Hi Mona,
I'm currently putting together some ideas for my research projects up in beautiful Dundee (Scotland). As a new lecturer there in Interactive Media Design this will be my first little foray into research before I commit (so many years of my life) to studying a PhD. The idea is to find out what research is so that I don't muck up when I come to do the real thing!
.....a word of advice. Start with a research question. If you start with a project you'll find that you spend time seeking a theoretical framework to 'explain' the work. Theoretical work should address the same problem as practise not attempt to explain or justify decisions made about the work. Unless you do this you'll find that your 'theory' will be doomed to lack any internal coherence as having been doomed to 'explain' your practice it clusters around the work rather than working through the matter at hand with any rigour.

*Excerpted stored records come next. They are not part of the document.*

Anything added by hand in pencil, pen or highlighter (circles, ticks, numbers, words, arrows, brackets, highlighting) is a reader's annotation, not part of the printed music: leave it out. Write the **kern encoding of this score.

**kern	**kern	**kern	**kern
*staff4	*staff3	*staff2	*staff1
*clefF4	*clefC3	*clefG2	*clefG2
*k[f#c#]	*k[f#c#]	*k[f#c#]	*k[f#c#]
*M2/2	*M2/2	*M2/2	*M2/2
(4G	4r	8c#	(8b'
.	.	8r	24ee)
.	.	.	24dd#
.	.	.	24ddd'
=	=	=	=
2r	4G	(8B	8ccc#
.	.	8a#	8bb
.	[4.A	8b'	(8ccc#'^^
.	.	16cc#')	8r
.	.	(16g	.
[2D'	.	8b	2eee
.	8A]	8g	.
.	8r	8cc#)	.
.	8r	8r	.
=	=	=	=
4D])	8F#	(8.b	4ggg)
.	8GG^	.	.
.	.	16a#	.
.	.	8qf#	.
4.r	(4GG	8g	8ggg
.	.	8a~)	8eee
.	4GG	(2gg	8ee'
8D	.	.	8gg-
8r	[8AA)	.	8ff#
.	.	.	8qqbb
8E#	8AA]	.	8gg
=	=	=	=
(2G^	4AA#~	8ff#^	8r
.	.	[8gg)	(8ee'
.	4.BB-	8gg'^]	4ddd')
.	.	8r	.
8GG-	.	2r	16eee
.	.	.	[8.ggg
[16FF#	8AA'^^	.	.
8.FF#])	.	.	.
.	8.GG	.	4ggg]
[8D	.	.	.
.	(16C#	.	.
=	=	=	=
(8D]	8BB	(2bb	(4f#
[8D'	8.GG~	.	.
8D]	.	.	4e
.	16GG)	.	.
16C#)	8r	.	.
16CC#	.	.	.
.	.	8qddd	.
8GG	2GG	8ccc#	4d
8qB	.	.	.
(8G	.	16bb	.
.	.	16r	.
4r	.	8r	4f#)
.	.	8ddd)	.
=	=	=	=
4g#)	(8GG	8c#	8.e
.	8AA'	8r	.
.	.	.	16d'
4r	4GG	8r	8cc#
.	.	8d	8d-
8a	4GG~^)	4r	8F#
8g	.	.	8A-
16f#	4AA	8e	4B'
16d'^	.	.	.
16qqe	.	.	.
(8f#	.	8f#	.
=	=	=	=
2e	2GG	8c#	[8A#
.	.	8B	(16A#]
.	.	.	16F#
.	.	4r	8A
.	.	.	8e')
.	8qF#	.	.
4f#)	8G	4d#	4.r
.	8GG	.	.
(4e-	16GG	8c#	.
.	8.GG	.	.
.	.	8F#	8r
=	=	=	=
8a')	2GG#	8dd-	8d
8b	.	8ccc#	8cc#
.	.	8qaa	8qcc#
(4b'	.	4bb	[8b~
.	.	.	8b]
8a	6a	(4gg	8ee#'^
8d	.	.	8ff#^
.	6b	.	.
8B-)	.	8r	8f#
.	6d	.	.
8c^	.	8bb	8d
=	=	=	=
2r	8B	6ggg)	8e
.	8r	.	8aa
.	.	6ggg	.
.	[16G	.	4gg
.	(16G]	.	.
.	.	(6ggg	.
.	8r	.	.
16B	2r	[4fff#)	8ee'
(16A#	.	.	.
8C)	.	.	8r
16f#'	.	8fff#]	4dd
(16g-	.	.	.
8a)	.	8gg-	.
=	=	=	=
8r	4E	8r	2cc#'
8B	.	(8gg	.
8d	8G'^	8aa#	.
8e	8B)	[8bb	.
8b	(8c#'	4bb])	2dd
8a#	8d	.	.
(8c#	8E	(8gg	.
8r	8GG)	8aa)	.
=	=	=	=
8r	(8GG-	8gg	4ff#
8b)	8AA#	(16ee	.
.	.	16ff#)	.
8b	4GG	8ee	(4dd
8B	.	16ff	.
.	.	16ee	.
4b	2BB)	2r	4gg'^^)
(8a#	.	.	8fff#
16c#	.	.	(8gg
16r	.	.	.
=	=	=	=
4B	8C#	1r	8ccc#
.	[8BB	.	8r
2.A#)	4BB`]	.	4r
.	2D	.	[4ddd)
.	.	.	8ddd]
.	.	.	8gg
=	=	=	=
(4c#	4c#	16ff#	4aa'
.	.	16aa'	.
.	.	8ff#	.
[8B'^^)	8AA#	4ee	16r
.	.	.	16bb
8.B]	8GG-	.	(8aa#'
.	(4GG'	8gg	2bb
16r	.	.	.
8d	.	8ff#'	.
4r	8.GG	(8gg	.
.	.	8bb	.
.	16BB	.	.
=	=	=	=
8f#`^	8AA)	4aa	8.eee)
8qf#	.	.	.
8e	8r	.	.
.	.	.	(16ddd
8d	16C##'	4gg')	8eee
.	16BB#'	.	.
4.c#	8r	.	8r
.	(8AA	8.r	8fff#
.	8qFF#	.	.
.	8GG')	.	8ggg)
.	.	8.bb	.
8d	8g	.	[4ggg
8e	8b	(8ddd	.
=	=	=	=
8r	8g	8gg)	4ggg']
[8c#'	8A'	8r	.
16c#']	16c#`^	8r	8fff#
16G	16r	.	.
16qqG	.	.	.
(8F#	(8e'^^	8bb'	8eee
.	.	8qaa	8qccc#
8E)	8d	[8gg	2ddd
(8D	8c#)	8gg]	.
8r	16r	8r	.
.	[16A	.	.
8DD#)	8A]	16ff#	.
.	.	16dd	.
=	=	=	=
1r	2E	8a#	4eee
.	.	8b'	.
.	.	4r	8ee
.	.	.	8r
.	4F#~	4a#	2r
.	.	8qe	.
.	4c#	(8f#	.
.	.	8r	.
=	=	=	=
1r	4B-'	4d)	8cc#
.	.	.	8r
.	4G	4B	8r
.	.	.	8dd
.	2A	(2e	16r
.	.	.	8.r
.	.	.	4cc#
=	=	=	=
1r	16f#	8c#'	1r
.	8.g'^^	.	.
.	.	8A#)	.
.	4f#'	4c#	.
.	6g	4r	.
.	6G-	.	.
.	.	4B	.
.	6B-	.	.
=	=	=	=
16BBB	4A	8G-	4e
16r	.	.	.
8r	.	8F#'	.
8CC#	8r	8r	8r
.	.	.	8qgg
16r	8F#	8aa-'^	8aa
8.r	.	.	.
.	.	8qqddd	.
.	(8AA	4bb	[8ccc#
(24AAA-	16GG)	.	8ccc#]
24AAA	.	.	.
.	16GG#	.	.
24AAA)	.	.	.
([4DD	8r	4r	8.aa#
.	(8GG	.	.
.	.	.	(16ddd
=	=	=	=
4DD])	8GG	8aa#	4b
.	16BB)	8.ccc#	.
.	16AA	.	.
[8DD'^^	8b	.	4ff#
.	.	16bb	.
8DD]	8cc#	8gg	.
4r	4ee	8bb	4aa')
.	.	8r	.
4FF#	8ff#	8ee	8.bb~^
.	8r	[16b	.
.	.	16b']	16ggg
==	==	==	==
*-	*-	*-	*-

The project idea is to construct an interactive narrative surrounding the phenomenon of love at first sight.
It's a pseudo-scientific approach utilising arm-chair psychology - more a fun thing really. I'd like to know if opposites attract, or if you have to be one to know one, or if there is any rhyme or reason at all to this thing.
.... how do you know if somebody is an 'opposite' if you're dealing with the concept of love at first sight?!!
Also - the bigger question... Does anyone have any ideas of how this idea could be developed for further research.
If you peel away at the layers that surround the notion of this piece I'm sure you could come up with a core concern that will be the basis of your project. Then you have to assess whether there is anything that needs to be addressed as a piece of research. At a fundamental level you'll need to address the underlying notion that people can experience these things via technology, the whole thing will flounder immediately if you can't. You have the problem of removing the technological element of the project so that the affective elements are not mediated via an instrumental causality. There's a body of research building around the notion of affective computing (I'm not familiar with it but Piccard's Affective Computing springs to mind).
Basically if you don't want to muck up when you come to deal with the 'real thing' know what your core issue is. It's all too easy to be drawn off into areas you shouldn't unless you have this to guide you! Good luck!